After running CUDA-based code for training neural networks for 5-30 minutes, I get a hard crash that causes the system to reboot. I initially thought it was heat, but managed to reproduce the crash in seconds by running the nbody simulation where n=130k.
- Case/PSU/Motherboard: 875W Alienware Aurora R4 http://www.dell.com/us/dfh/p/alienware-aurora-r4/pd
- GPU: I tested both the EVGA GTX 1080 Ti and NVIDIA GTX 1080 Ti
- CPU: Intel i7-4930K @ 3.40GHz (lscpu reports it is running around 1250MHz)
- RAM: 16GB DDR3
- OS: Ubuntu 16.04
- NVIDIA Driver: 375.66
- CUDA: 8.0.61
- cuDNN: 5.1.10
During the longer tests, CPU load average varies between 0.7-0.99. GPU power usage is normal. It fluctuates between 100W-280W, mostly staying below the 250W cap. RAM usage is low, 3GB. VRAM usage varies between 4GB and 10GB depending on the code I’m running, but this doesn’t seem to affect the crash.

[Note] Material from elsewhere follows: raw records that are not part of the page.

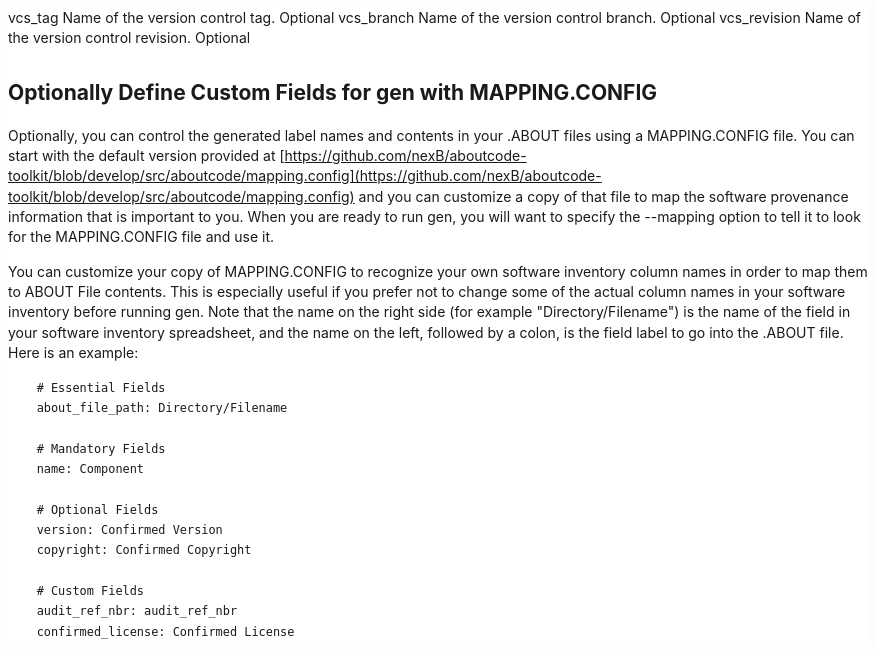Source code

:   </tr>
  <tr>
    <td>vcs_tag</td>
    <td>Name of the version control tag.</td>
    <td>Optional</td>
  </tr>
  <tr>
    <td>vcs_branch</td>
    <td>Name of the version control branch.</td>
    <td>Optional</td>
  </tr>
  <tr>
    <td>vcs_revision</td>
    <td>Name of the version control revision.</td>
    <td>Optional</td>
</table>


## <a name="OptionallyDefineCustomFieldsforgenwithMAPPING.CONFIG">Optionally Define Custom Fields for gen with MAPPING.CONFIG</a>

Optionally, you can control the generated label names and contents in your .ABOUT files using a MAPPING.CONFIG file. You can start with the default version provided at [https://github.com/nexB/aboutcode-toolkit/blob/develop/src/aboutcode/mapping.config](https://github.com/nexB/aboutcode-toolkit/blob/develop/src/aboutcode/mapping.config)  and you can customize a copy of that file to map the software provenance information that is important to you. When you are ready to run gen, you will want to specify the --mapping option to tell it to look for the MAPPING.CONFIG file and use it.

You can customize your copy of MAPPING.CONFIG to recognize your own software inventory column names in order to map them to ABOUT File contents. This is especially useful if you prefer not to change some of the actual column names in your software inventory before running gen.  Note that the name on the right side (for example "Directory/Filename") is the name of the field in your software inventory spreadsheet, and the name on the left, followed by a colon, is the field label to go into the .ABOUT file.  Here is an example:

        # Essential Fields
        about_file_path: Directory/Filename
        
        # Mandatory Fields
        name: Component
        
        # Optional Fields
        version: Confirmed Version
        copyright: Confirmed Copyright
        
        # Custom Fields
        audit_ref_nbr: audit_ref_nbr
        confirmed_license: Confirmed License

Neither RAM nor VRAM appears to be leaking.
The machine can run indefinitely with the GPU rendering graphics to a screen, it only crashes when I run CUDA applications.
A bug report log is here:
But I don’t think it has anything relevant because it is captured after the reboot.
The next options I am considering:
- Try another GPU.
- Try a different version of Ubuntu, the NVIDIA drivers, CUDA, or cuDNN.
Any advice would be very much appreciated!